Not all of it makes me feel GLaD, however. The mechanics in Bridge Constructor Portal make for so much potential in a creation mode, which both the Bridge Constructor and Portal series are no stranger to. Being able to create a level for a friend just seems so perfect for this game and now it seems DLC is the only hope for it which is something I’d happily pay for. The game also keeps track of how much money is spent on construction per test chamber. This would make sense if there was a limit to how much you could spend, which then makes you rethink your methods of construction, but it’s limitless.
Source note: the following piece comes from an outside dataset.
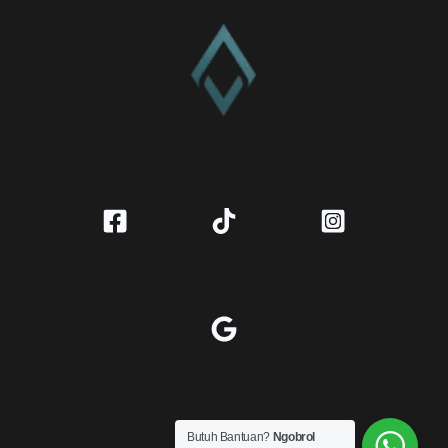
CV. Amanah Rukun Barokah
Butuh Bantuan?
Ngobrol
A perfect Convoy run and the least amount of money wasted on construction would be cool bragging rights if there were leaderboards, but there isn’t and there should at least be one for friends. Despite that, no limit on spending does make for freedom in creativity and I like that quite a bit. I’ve known multiple methods to any test chamber. The largest stress given wasn’t on any bridge, but the fact that in the later test chambers, the quantity of colored portals reaches even higher and a few of the colors look extremely similar that it was difficult for me to determine which portal led to another. While it made for a few giggles here and there, the time it spent constructing a failure is also something to consider. Why not a colorblind mode? Puzzle games have been doing this for a very long time. At the very least, create a new design or match them by numbers. Even with those shortcomings, the challenge, Portal charm and bridge simulation offered me a fun time for sure. It could be argued that this game is the next best thing in the Bridge Constructor series. It is in Portal’s by default.